I wrote a piece recently for Al Fanar -- a new English-Arabic portal about higher education in the Arab world -- about concerns over the "loss" of classical Arabic, supposedly threatened by the spread of foreign language schools, the Westernization of young Arabs, and the historical phenomenon of diglossia.
Is the Arabic that young people speak today — grammatically “incorrect,” full of dialect, foreign words and neologisms — a threat to linguistic heritage and cultural identity? Or is it the natural development of a vital, globalized vernacular?
During the uprising against Hosni Mubarak, there were two slogans: الشعب يريد اسقاط النظام ("The People Want the Fall of the Regime") was in Fosha, or classical Arabic and -- as that language does -- it traveled across borders, from one Arab country to the other. But in Egypt there was also another slog: ارحل يعني امشي ("'Depart' means get out!") which "translated" the Fosha word for "leave" into the Aameya one. The revolution spread alongside a classical slogan, but they also saw an eruption of colloquial Arabic, indispensible to satire and subversion, to "telling it how it is," into the stultified public discourse, and I think that will remain the case (look at Bassem Youssef, look at mahraganaat music).

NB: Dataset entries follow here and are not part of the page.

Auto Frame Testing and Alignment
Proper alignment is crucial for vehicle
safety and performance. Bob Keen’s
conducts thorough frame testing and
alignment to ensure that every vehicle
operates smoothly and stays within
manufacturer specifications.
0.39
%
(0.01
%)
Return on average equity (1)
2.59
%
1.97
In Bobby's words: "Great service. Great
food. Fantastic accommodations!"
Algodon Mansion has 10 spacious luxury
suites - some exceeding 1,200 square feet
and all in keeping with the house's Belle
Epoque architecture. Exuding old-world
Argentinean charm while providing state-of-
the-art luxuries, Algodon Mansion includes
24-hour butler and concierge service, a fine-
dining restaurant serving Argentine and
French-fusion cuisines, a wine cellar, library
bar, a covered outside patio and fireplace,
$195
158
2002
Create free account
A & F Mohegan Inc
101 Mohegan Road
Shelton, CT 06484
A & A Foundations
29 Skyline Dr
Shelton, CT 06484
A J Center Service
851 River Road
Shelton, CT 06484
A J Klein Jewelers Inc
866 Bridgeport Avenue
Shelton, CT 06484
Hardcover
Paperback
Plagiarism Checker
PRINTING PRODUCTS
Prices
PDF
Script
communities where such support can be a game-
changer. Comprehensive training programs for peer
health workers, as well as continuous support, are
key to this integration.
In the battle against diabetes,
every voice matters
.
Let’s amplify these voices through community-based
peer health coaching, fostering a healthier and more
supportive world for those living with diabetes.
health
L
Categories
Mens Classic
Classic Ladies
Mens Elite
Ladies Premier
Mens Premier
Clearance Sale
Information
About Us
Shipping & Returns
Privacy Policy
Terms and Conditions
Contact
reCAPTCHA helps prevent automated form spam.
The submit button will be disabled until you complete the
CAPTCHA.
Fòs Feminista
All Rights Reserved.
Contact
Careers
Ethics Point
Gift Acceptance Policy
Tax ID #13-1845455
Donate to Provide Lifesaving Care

That said Arabic-speakers don't want to lose contact with Fosha -- the language of the Koran and of literary heritage -- and there are very strong religious, political, cultural arguments against doing so. Ideally, young Arabs could master the entire colloquial-classical spectrum, plus a foreign language or two, and be all the richer for it. The fundamental challenge is not linguistic but has to do rather with low literacy and low-quality education.